Directions: Render every line of the records below as a numbered list. Omit the blank lines and the pictures.

──────── Extracted records ────────

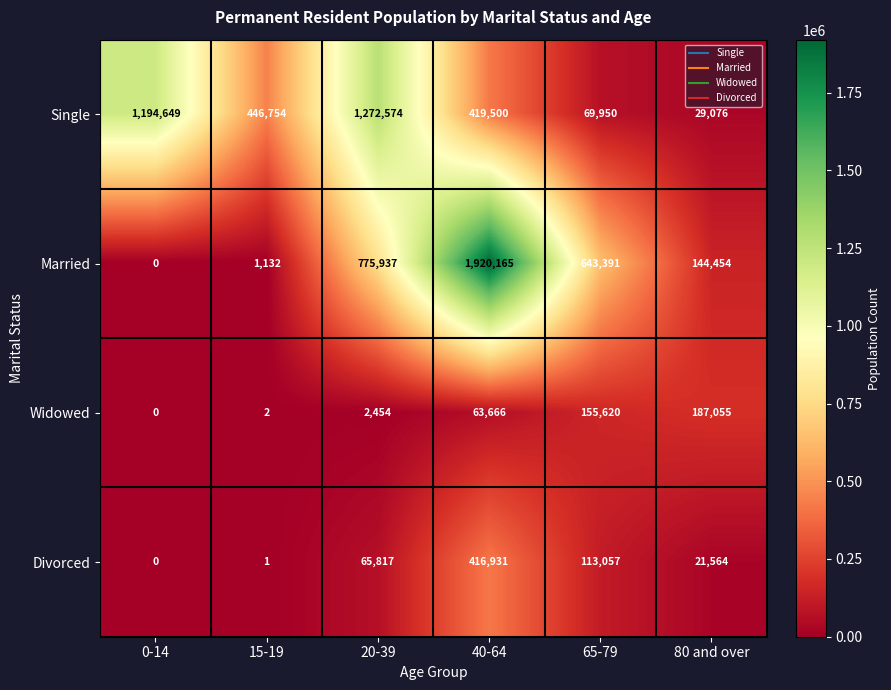

What is the sum of all Single values?

3432503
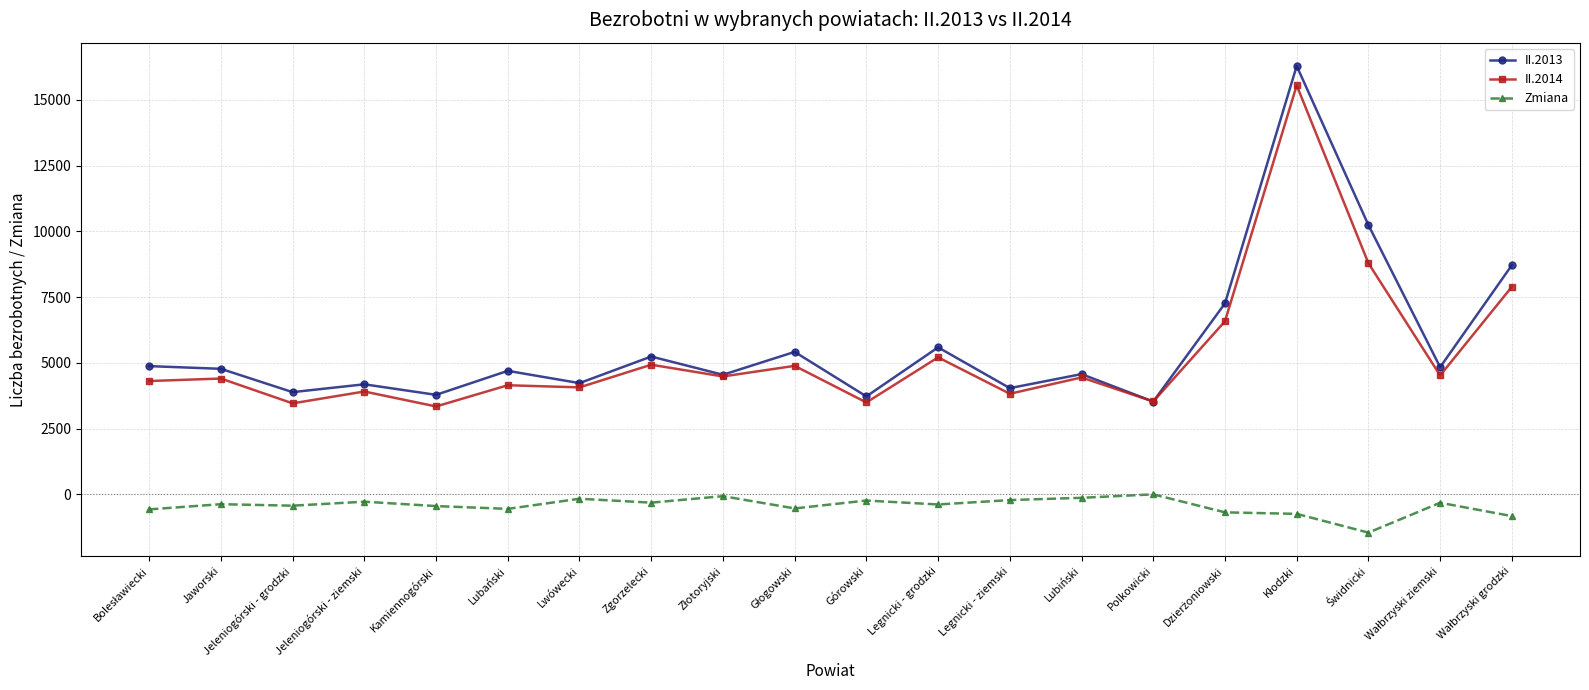

What is the minimum value for II.2013?

3529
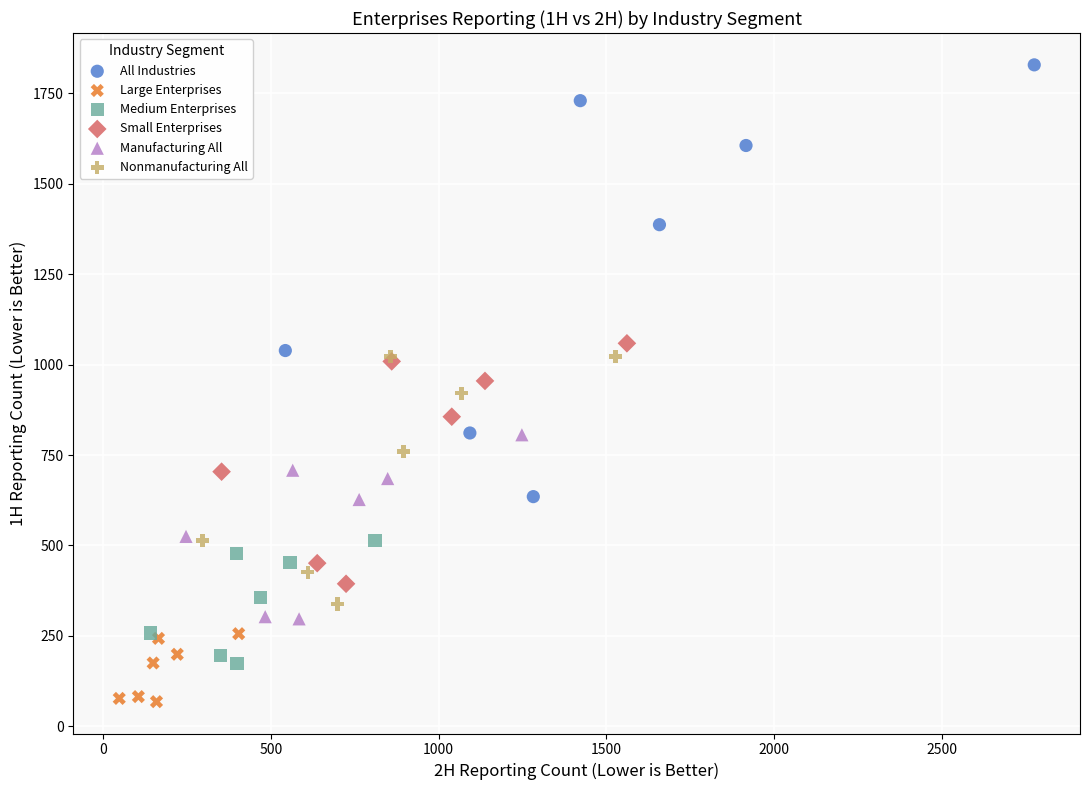

What are all the series names shown in the legend?

All Industries, Large Enterprises, Medium Enterprises, Small Enterprises, Manufacturing All, Nonmanufacturing All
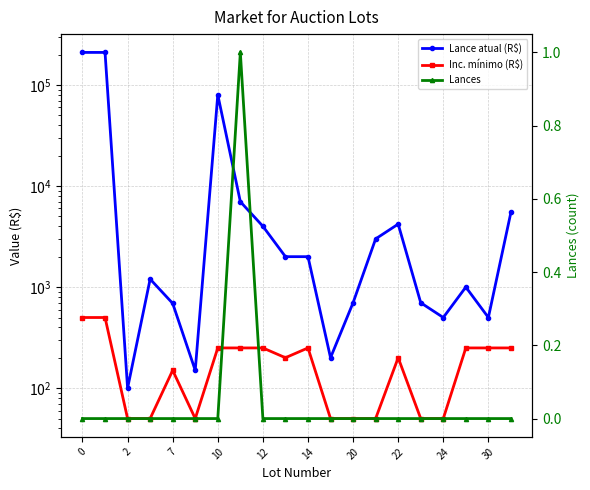

The value of Lance atual (R$) at 22 is 5740. True or false?

False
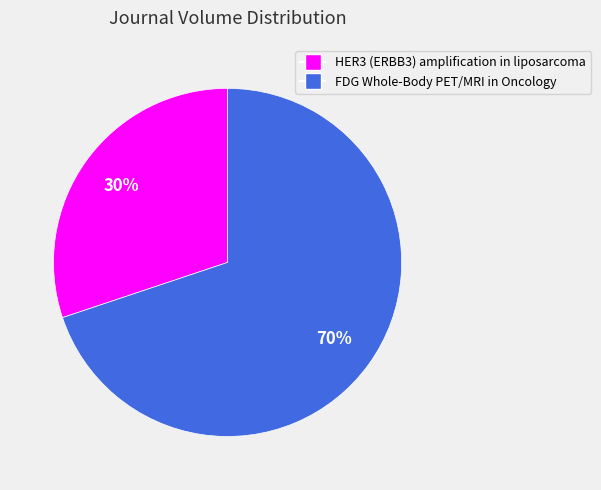

To the nearest percent, what portion does FDG Whole-Body PET/MRI in Oncology represent?

70%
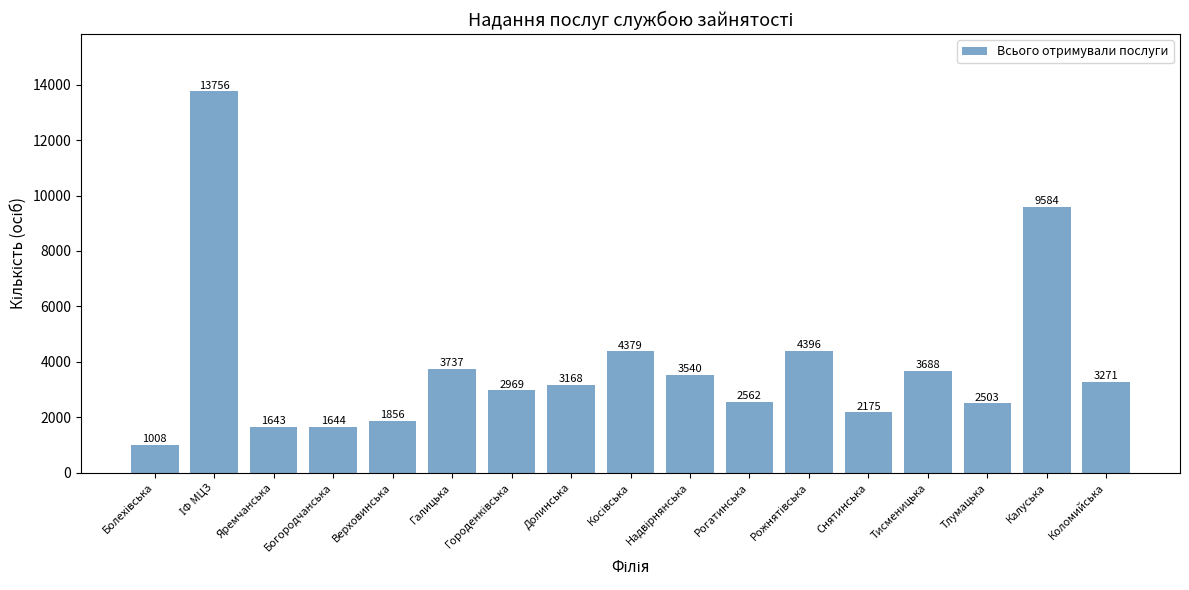

What is the ratio of the value at Коломийська to the value at Яремчанська?

2.0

────────

Your response:
1. What is the sum of all Single values?
2. 3432503
3. What is the minimum value for II.2013?
4. 3529
5. What are all the series names shown in the legend?
6. All Industries, Large Enterprises, Medium Enterprises, Small Enterprises, Manufacturing All, Nonmanufacturing All
7. The value of Lance atual (R$) at 22 is 5740. True or false?
8. False
9. To the nearest percent, what portion does FDG Whole-Body PET/MRI in Oncology represent?
10. 70%
11. What is the ratio of the value at Коломийська to the value at Яремчанська?
12. 2.0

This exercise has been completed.